Many empirical studies have been conducted to test these two hypotheses. For example, Turra and Elo proposed a method to directly evaluate the salmon bias of immigrants from Spain to the United States, and only limited evidence supported this hypothesis
[33]. In contrast, Sander studied immigrants returning to Turkey from Germany and found that men in poor health were less likely to return than men in good health, which was considered evidence of the decline in the health status of immigrants in the destination
[38]. In China, there are many studies on the domestic floating population that directly or indirectly test the above two hypotheses. For instance, Chen found the existence of the healthy-migrant effect by comparing the floating population and local residents in Beijing
[39]. Tong and Piotrowski found that healthy migrants were more likely to stay in the city, although the relationship between health and migration diminishes across time
[40]. Lu and Qin compared the self-rated health of the returning and the settled floating populations and found that the results supported both the “health migrant” hypothesis and the salmon-bias effect
[31].
Through the analysis of China’s urban–rural mobility data, Xie et al. found that self-evaluated physical and mental health is an important factor that influences the permanent settlement of the floating populations in cities. Moreover, the willingness of the floating population to settle permanently in cities is regulated by the length of their residence
[41]. Early studies also revealed that urban and rural migrants have a higher risk of psychological problems. Migrants with psychological disturbance are more willing to return to their hometowns than to settle down in their immigration destination because the social ties in their hometowns can help to ease their mental tension
[42][43].
3. Health Change, Length of Stay, Insurance Status, and Long-Term Settlement Intention
The studies mentioned above all highlight the close relationship between health and immigrants’ settlement intentions. They mostly looked at the relationship between health and settlement from the results, instead of looking at the relationship between changes in health and settlement from a dynamic process.
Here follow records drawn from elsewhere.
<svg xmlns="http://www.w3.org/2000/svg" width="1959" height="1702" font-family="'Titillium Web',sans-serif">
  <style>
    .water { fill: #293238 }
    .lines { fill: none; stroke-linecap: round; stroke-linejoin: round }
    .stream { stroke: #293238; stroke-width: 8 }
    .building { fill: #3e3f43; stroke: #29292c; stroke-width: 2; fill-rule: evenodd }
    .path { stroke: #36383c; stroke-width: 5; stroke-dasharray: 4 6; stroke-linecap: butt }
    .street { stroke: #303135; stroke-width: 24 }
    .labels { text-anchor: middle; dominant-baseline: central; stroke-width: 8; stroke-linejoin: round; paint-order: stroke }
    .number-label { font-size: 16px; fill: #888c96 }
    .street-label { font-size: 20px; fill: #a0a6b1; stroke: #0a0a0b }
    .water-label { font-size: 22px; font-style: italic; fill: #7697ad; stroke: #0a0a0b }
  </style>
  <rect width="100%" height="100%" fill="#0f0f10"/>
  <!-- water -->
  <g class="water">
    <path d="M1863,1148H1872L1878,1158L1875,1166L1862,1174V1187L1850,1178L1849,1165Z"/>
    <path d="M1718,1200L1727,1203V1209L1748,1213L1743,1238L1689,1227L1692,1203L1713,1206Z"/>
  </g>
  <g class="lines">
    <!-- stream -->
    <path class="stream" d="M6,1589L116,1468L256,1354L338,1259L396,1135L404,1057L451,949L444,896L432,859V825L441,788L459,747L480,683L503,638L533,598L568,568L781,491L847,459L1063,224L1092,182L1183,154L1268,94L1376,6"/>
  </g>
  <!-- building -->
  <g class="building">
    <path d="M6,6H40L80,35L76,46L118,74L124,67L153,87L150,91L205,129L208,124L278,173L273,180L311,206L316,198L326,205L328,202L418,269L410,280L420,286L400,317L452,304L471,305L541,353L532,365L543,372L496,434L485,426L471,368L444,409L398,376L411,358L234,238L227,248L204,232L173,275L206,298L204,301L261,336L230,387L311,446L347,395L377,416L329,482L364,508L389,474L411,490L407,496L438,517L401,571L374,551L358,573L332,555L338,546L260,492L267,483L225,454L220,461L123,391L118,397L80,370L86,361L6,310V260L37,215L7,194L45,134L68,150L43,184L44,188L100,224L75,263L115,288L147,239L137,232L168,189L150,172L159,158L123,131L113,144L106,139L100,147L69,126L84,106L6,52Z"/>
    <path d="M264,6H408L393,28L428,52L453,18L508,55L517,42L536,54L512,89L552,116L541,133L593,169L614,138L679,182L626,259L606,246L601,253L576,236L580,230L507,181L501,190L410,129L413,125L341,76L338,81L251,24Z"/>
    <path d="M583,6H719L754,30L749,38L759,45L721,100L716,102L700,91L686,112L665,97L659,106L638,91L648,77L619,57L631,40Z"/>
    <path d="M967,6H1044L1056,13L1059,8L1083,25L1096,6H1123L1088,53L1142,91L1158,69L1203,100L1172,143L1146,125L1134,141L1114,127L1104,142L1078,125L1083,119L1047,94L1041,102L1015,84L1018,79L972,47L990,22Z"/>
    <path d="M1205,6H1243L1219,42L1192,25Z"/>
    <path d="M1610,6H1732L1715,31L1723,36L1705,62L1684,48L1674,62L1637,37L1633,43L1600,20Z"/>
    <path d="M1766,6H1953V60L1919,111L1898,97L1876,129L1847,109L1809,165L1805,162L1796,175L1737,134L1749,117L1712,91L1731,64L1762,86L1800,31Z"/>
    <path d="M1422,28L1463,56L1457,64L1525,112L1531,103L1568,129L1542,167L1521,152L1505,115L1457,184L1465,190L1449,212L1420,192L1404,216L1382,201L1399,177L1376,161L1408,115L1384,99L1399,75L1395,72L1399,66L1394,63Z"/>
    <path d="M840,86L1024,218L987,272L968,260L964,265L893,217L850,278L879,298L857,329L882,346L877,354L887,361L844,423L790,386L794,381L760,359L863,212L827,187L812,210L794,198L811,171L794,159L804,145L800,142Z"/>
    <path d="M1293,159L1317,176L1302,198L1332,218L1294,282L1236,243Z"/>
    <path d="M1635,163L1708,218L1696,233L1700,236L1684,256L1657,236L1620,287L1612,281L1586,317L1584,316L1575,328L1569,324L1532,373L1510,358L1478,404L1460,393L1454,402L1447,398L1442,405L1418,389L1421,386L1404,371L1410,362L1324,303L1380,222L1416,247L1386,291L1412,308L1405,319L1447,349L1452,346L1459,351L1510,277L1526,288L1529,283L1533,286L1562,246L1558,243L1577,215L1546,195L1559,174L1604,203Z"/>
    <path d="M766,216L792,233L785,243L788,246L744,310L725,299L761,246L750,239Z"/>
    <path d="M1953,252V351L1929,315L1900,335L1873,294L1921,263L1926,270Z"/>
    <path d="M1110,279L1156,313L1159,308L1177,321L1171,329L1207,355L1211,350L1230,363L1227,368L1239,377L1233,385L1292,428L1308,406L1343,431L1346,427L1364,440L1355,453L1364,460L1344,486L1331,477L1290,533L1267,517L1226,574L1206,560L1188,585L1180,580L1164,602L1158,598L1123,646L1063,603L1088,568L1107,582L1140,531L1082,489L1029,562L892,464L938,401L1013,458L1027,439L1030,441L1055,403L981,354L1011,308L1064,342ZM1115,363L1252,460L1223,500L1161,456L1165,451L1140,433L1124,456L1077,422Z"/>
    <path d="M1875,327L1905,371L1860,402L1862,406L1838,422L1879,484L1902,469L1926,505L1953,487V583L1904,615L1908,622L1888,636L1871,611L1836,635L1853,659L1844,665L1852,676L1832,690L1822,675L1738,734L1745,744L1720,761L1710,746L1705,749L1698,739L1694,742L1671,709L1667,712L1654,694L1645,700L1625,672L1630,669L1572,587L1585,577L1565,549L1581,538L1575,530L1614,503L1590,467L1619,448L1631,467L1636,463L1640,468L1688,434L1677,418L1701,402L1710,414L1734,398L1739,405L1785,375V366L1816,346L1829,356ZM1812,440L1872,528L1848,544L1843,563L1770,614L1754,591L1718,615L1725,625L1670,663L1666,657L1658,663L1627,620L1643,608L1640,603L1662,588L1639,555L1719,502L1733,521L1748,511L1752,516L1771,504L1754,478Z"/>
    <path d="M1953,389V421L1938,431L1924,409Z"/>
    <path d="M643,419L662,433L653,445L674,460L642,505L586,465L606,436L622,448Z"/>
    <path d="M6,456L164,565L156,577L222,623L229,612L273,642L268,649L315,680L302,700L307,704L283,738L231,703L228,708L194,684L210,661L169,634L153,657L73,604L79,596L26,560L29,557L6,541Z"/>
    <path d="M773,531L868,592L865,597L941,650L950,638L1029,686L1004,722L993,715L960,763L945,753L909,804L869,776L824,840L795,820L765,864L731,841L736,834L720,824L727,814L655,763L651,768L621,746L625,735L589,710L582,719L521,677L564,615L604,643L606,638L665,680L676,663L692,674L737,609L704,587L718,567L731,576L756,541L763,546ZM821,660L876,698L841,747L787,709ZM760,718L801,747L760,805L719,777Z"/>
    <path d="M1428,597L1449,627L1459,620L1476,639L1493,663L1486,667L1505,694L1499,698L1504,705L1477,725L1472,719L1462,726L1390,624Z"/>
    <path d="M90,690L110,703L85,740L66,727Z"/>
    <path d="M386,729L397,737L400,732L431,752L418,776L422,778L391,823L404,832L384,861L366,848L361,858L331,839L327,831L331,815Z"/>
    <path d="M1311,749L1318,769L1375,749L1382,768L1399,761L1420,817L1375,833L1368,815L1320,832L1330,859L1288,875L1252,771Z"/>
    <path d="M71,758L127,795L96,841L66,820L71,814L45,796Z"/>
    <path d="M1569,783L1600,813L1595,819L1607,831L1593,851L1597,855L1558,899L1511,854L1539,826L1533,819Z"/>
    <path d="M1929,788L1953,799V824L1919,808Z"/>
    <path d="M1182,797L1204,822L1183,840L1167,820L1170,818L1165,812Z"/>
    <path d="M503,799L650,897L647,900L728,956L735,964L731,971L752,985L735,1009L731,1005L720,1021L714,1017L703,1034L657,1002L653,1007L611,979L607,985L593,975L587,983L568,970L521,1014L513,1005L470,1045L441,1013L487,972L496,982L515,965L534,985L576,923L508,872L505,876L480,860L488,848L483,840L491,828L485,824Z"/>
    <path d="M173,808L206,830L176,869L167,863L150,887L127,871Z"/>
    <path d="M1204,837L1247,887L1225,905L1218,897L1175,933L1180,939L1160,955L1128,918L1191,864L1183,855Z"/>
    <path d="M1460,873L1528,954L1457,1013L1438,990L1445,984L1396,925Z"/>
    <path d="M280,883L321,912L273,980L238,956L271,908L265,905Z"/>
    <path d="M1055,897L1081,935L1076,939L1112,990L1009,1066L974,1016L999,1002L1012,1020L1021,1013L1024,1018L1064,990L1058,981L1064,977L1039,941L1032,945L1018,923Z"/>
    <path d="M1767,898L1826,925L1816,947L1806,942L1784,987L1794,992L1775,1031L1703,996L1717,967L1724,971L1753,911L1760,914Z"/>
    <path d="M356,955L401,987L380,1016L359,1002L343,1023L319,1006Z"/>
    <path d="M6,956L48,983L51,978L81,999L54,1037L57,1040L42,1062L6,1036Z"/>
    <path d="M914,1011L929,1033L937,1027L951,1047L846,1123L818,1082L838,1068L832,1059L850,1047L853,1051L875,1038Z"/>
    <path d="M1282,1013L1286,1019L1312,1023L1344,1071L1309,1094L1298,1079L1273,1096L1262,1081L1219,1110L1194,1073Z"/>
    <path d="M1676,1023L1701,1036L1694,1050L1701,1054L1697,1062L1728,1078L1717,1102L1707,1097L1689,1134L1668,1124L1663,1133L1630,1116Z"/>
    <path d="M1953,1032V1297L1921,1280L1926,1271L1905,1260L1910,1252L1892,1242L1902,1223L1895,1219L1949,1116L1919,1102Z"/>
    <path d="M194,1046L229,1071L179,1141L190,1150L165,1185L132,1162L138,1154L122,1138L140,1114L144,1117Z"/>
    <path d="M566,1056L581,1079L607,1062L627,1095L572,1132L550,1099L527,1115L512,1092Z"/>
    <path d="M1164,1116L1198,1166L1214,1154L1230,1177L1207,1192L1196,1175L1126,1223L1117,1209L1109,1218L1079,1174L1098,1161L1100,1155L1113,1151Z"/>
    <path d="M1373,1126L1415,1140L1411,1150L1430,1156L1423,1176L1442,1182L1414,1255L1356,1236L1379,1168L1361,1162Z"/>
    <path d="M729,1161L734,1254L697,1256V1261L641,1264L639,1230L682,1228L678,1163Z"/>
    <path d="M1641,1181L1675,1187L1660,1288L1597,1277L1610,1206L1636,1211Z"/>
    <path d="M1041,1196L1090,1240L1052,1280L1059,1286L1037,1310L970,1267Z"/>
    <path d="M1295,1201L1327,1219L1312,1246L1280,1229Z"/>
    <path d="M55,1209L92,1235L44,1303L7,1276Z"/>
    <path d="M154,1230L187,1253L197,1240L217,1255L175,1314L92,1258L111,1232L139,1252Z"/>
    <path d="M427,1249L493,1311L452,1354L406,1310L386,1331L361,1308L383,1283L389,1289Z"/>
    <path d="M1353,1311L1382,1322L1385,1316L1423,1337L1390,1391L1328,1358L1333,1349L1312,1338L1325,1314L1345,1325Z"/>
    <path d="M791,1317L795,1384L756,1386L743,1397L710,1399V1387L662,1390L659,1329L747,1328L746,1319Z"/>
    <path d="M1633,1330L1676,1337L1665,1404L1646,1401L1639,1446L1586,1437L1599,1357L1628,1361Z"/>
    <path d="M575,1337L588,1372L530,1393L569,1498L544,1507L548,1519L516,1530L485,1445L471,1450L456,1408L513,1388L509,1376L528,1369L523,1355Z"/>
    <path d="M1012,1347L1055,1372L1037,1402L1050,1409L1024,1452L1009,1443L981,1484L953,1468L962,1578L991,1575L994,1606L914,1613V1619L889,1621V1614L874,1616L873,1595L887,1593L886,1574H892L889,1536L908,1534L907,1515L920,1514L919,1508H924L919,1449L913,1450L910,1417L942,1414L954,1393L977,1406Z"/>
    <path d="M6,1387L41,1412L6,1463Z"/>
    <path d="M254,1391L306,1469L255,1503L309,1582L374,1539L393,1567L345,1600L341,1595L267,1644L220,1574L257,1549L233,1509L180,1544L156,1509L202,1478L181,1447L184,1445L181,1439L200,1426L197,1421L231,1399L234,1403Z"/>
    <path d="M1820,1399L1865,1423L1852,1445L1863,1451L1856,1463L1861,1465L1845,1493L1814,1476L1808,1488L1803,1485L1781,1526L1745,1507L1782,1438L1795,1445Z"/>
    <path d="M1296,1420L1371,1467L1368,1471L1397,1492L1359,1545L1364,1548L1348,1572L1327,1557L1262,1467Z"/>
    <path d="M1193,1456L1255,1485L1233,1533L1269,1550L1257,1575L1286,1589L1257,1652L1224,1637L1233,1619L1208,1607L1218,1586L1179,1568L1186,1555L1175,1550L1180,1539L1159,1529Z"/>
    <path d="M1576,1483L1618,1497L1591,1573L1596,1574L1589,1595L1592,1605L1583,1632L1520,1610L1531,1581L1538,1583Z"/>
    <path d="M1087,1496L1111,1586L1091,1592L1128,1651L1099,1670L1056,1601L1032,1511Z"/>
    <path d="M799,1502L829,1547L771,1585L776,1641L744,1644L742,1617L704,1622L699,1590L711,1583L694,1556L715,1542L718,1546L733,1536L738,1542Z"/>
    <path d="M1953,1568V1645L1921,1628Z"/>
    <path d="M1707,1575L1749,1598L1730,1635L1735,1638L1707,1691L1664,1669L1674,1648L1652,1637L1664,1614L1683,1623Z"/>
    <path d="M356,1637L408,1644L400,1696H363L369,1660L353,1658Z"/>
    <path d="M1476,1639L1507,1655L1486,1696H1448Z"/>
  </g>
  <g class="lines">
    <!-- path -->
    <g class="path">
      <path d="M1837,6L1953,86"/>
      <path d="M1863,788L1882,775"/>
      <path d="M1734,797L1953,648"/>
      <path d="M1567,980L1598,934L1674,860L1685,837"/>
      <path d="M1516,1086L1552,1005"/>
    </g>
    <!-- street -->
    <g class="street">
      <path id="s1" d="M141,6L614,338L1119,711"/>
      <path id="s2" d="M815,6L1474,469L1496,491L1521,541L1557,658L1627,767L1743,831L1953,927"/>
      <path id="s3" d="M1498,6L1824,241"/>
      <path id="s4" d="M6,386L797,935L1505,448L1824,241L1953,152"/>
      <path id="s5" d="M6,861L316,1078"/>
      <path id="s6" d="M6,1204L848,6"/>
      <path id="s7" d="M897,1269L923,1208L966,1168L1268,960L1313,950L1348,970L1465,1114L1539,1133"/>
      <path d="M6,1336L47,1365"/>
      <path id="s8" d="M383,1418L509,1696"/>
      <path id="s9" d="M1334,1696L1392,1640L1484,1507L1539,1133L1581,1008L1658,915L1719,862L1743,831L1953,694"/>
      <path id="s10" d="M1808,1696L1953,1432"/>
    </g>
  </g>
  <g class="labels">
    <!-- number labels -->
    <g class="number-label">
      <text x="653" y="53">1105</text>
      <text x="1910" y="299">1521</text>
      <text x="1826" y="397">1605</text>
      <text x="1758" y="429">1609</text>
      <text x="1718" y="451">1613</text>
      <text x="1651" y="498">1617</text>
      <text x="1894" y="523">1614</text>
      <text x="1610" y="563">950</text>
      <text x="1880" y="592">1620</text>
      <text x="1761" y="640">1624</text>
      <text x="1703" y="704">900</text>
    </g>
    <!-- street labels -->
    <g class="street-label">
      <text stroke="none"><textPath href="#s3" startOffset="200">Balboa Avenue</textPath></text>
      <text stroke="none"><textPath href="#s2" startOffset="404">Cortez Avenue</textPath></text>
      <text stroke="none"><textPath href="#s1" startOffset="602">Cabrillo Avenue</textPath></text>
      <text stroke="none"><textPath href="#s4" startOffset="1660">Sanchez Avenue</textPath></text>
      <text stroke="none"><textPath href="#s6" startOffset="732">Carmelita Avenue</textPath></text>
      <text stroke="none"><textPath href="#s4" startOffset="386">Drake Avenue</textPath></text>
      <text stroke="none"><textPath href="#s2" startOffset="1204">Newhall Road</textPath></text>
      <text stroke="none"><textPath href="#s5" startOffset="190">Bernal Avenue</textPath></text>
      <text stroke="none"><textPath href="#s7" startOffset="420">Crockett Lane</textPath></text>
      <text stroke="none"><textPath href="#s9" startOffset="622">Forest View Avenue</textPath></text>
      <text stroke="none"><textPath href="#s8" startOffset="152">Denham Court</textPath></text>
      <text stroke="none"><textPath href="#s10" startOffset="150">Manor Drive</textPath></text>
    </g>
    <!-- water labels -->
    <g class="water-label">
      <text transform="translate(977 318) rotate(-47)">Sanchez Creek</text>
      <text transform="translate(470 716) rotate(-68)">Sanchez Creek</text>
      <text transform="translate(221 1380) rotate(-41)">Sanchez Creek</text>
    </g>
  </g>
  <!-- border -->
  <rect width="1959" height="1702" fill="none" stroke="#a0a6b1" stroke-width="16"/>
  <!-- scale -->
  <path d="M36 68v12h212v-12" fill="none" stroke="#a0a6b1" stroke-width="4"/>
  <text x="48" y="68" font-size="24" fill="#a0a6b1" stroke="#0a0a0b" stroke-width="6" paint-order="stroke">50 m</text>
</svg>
From the process point of view, health is not changeless but is constantly changing. Many early immigrants worked in the second labor market, with low wages and poor welfare
[44][45]; however, this did not mean that immigrants could only work in the low-end labor market. In fact, many highly skilled immigrants were still able to obtain high incomes and high welfare in the immigrant-receiving country
[46][47]. Immigrants who arrive at their destinations in poor health at the beginning may not necessarily need to work in the high-intensity manual sector but may engage in mental work in the sectors with relatively low physical demands. They may work well and obtain better income returns and better medical insurance, and thus acquire mainstream social security resources. The good economic conditions and social security level may make them healthier and more willing to settle down in their destination.
In contrast, people who are initially healthy may suffer from physical and mental exhaustion caused by high-intensity labor and constant social competition, which thus results in the deterioration of health
[48]. Moreover, if immigrants suffer repulsion and discrimination in the local society, or even systemic exclusion, the process of integration may not be successful, which will also bring about psychological pressure. This may further cause serious psychological problems
[49][50]. If the costs of poor health outweigh the benefits of migration behavior, then immigrants may return to their hometowns. Thus, changes in health status rather than health itself may affect settlement intentions.